§ **Task details**: From the entries that follow, copy exactly the lines beginning at the line holding "- enhancing-tissue mask" and continuing through the line holding "Structures marked on".

---- Records to use

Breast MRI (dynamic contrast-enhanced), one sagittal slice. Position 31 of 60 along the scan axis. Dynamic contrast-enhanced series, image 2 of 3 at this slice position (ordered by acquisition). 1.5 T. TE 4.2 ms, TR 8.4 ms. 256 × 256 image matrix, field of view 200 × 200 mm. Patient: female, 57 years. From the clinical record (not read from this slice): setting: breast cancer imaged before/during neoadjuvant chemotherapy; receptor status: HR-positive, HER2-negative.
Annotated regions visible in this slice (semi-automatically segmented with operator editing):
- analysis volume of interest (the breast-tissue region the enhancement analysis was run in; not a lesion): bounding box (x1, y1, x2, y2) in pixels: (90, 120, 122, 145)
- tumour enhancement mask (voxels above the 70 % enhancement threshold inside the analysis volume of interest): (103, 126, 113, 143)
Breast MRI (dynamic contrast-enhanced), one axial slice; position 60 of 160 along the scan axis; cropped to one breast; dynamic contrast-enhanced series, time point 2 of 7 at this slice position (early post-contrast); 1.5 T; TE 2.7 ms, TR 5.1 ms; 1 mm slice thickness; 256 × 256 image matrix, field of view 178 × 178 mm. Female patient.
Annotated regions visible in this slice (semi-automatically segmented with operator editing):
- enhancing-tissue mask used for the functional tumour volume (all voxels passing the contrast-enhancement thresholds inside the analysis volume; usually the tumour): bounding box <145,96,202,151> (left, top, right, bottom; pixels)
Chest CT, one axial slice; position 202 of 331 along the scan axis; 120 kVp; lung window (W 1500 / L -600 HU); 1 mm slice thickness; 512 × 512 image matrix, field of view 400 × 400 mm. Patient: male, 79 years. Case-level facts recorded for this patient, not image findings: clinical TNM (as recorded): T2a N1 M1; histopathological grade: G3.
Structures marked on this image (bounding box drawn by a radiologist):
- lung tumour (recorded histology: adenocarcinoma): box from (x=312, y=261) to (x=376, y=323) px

--------

§ **Solution for this task**:
- enhancing-tissue mask used for the functional tumour volume (all voxels passing the contrast-enhancement thresholds inside the analysis volume; usually the tumour): bounding box <145,96,202,151> (left, top, right, bottom; pixels)
Chest CT, one axial slice; position 202 of 331 along the scan axis; 120 kVp; lung window (W 1500 / L -600 HU); 1 mm slice thickness; 512 × 512 image matrix, field of view 400 × 400 mm. Patient: male, 79 years. Case-level facts recorded for this patient, not image findings: clinical TNM (as recorded): T2a N1 M1; histopathological grade: G3.
Structures marked on this image (bounding box drawn by a radiologist):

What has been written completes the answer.